BEGIN Extracted text

The Lazy Hazy CRM Days of Summer and the Holy Grail of Unified Communications

This is the first entry in awhile.  After my last blog the folks at IT Toolbox asked me to begin a blog for them on the topic of CRM.  “Making Cents and Sense of CRM” is focused on how CRM has gone from being the next great invention to improve corporate ROI since the invention of ERP (enterprise resource planning) into a mess of all kinds of applications that have nothing to do with one another (from sales force automation (SFA), to customer service, to business intelligence, to contact center. . .).  You name a solution and no doubt someone has called it “CRM.”

This mis-use of the term has caused the market to falter.   Why would people buy something when they either don’t know what it is supposed to do, or when it over promises and under delivers?

I think this is where the expression “duh” aptly fits.

So as I sit in Central Florida in 100 plus degree heat (farenheit) pondering how soon I can get back to the beach or at least the pool I’ve been focusing on the question of whether we need to “re-label” real CRM or whether we can save it with a hail Mary pass?

That “hail Mary” may be tying CRM with Unified Communications.  We’ve discussed this a little bit before — how the ability to provide accessibility to people where ever they are from a  “virtual” office phone or email address makes the ability to improve customer service. . .but let’s take a look at some “real world” examples.

Toshiba just announced their  Unified Communications Suite, Strata® CIX™.   ShorTel (a VoiP vendor) recently linked their UC to their call center quality assurance processes.   Why are vendors big and small suddenly jumping on the “CRM / UC” bandwagon?

Well, a survey by Computerworld Hong Kong showed that users are worn out from accessing multiple communications points (email, voicemail, cell phone, office phone, etc.) only to be bombarded by people that keep them from getting their work done, while getting to important things and people “too late.”   The survey found that 55% were using IM (instant messaging), 42% were using video conferencing, and 29% were using person to person tools that were created original for home use (like Yahoo! and Microsoft Messenger).

While hte survey shows that people need UC (and may even WANT UC) they still don’t understand what it is!

Forrester Research also conducted a survey and their’s showed that most small and large companies still are uncertain about the benefits of UC!  Forrester surveyed 2,187 North American companies and 55% (55%!) were confused about what it was, let alone its value to them!

Wow, here we are contemplating how to get CRM out of the mess of “what is it and why do I care?” when it has enormous potential to improve the bottom line, when unified communications perhaps has a faster ROI (probably less overall over time, but a huge, quick payback for UC) but no one knows exactly why!


Granted the economy is confused right now and some companies are in panic mode — but this makes both UC and CRM even more compelling given the ROI — especially with a shrinking workforce.  Yet 55% are confused about the VALUE of Unified Communications?

Wow, we are sure lousy communicators!

Ellen Daley, (the Forrester Research analyst who authored the report) said: “There’s been a 21% increase in UC pilots since 2007 but no increase in firms buying UC. A lot of people are talking about UC, a lot more are tipping their toe in; but at the same time they’re all saying they’re not sure about the value.”

END Extracted text

Please write out the passage of the post on CRM and unified communications that begins at the words "Wow, here we" and stops after "sure lousy communicators!", word for word.

BEGIN Extracted records

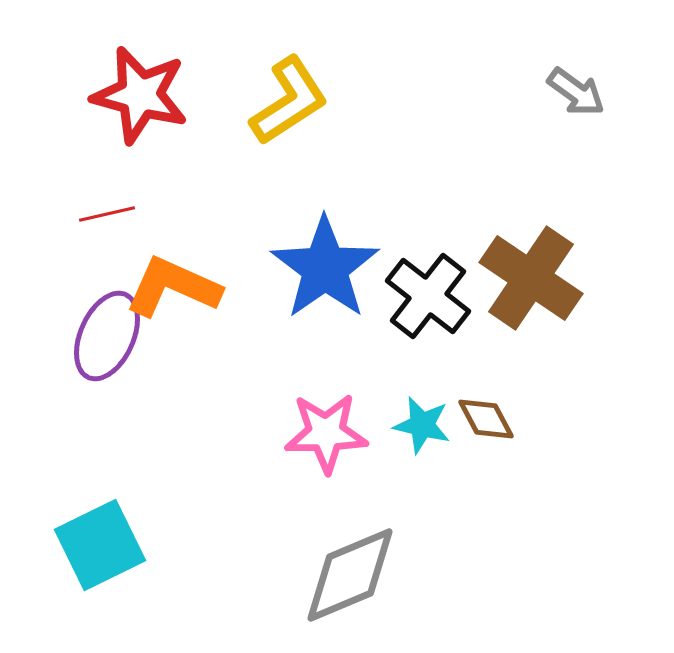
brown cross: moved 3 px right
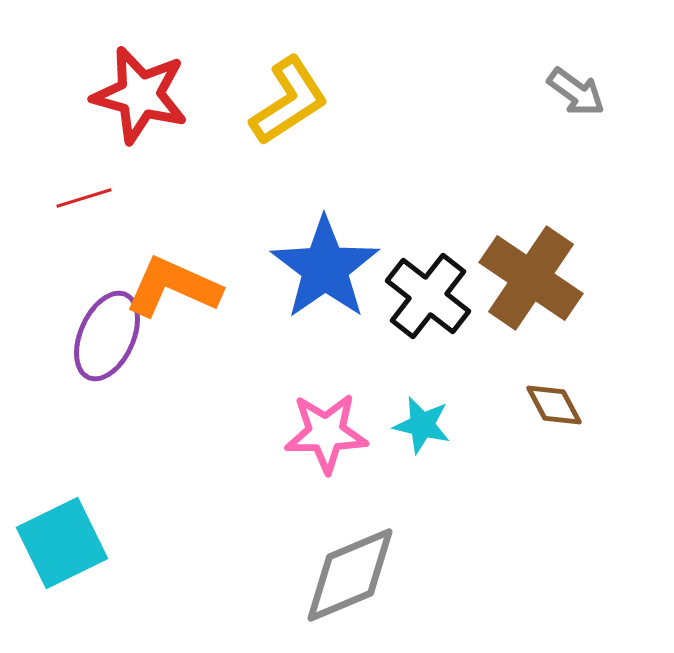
red line: moved 23 px left, 16 px up; rotated 4 degrees counterclockwise
brown diamond: moved 68 px right, 14 px up
cyan square: moved 38 px left, 2 px up
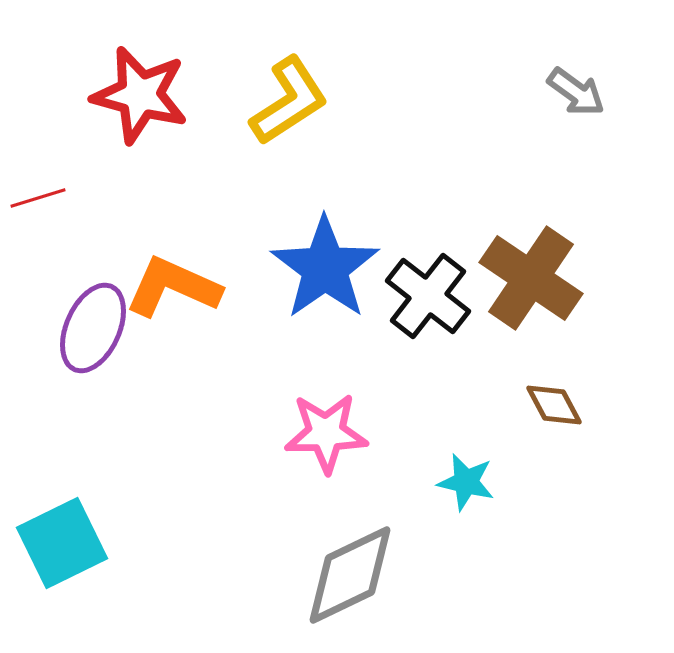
red line: moved 46 px left
purple ellipse: moved 14 px left, 8 px up
cyan star: moved 44 px right, 57 px down
gray diamond: rotated 3 degrees counterclockwise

END Extracted records

Output of the exercise:
Wow, here we are contemplating how to get CRM out of the mess of “what is it and why do I care?” when it has enormous potential to improve the bottom line, when unified communications perhaps has a faster ROI (probably less overall over time, but a huge, quick payback for UC) but no one knows exactly why!


Granted the economy is confused right now and some companies are in panic mode — but this makes both UC and CRM even more compelling given the ROI — especially with a shrinking workforce.  Yet 55% are confused about the VALUE of Unified Communications?

Wow, we are sure lousy communicators!